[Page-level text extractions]
# # #

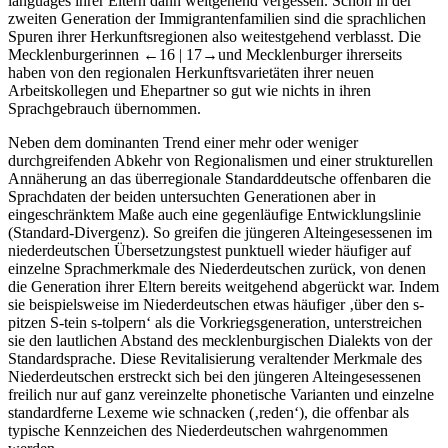
languages
ihrer Eltern dann weitgehend vergessen. Schon in der
zweiten Generation der Immigrantenfamilien sind die sprachlichen
Spuren ihrer Herkunftsregionen also weitestgehend verblasst. Die
Mecklenburgerinnen
←16 |
17→
und Mecklenburger ihrerseits
haben von den regionalen Herkunftsvarietäten ihrer neuen
Arbeitskollegen und Ehepartner so gut wie nichts in ihren
Sprachgebrauch übernommen.
Neben dem dominanten Trend einer mehr oder weniger
durchgreifenden Abkehr von Regionalismen und einer strukturellen
Annäherung an das überregionale Standarddeutsche offenbaren die
Sprachdaten der beiden untersuchten Generationen aber in
eingeschränktem Maße auch eine gegenläufige Entwicklungslinie
(Standard-
Divergenz
). So greifen die jüngeren Alteingesessenen im
niederdeutschen Übersetzungstest punktuell wieder häufiger auf
einzelne Sprachmerkmale des Niederdeutschen zurück, von denen
die Generation ihrer Eltern bereits weitgehend abgerückt war. Indem
sie beispielsweise im Niederdeutschen etwas häufiger ‚über den s-
pitzen S-tein s-tolpern‘ als die Vorkriegsgeneration, unterstreichen
sie den lautlichen Abstand des mecklenburgischen Dialekts von der
Standardsprache. Diese Revitalisierung veraltender Merkmale des
Niederdeutschen erstreckt sich bei den jüngeren Alteingesessenen
freilich nur auf ganz vereinzelte phonetische Varianten und einzelne
standardferne Lexeme wie
schnacken
(‚reden‘), die offenbar als
typische Kennzeichen des Niederdeutschen wahrgenommen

# # #

Work to be completed: The records above must be repeated in full and exactly, but without any of the pictures.

Solution for this exercise:
languages
ihrer Eltern dann weitgehend vergessen. Schon in der
zweiten Generation der Immigrantenfamilien sind die sprachlichen
Spuren ihrer Herkunftsregionen also weitestgehend verblasst. Die
Mecklenburgerinnen
←16 |
17→
und Mecklenburger ihrerseits
haben von den regionalen Herkunftsvarietäten ihrer neuen
Arbeitskollegen und Ehepartner so gut wie nichts in ihren
Sprachgebrauch übernommen.
Neben dem dominanten Trend einer mehr oder weniger
durchgreifenden Abkehr von Regionalismen und einer strukturellen
Annäherung an das überregionale Standarddeutsche offenbaren die
Sprachdaten der beiden untersuchten Generationen aber in
eingeschränktem Maße auch eine gegenläufige Entwicklungslinie
(Standard-
Divergenz
). So greifen die jüngeren Alteingesessenen im
niederdeutschen Übersetzungstest punktuell wieder häufiger auf
einzelne Sprachmerkmale des Niederdeutschen zurück, von denen
die Generation ihrer Eltern bereits weitgehend abgerückt war. Indem
sie beispielsweise im Niederdeutschen etwas häufiger ‚über den s-
pitzen S-tein s-tolpern‘ als die Vorkriegsgeneration, unterstreichen
sie den lautlichen Abstand des mecklenburgischen Dialekts von der
Standardsprache. Diese Revitalisierung veraltender Merkmale des
Niederdeutschen erstreckt sich bei den jüngeren Alteingesessenen
freilich nur auf ganz vereinzelte phonetische Varianten und einzelne
standardferne Lexeme wie
schnacken
(‚reden‘), die offenbar als
typische Kennzeichen des Niederdeutschen wahrgenommen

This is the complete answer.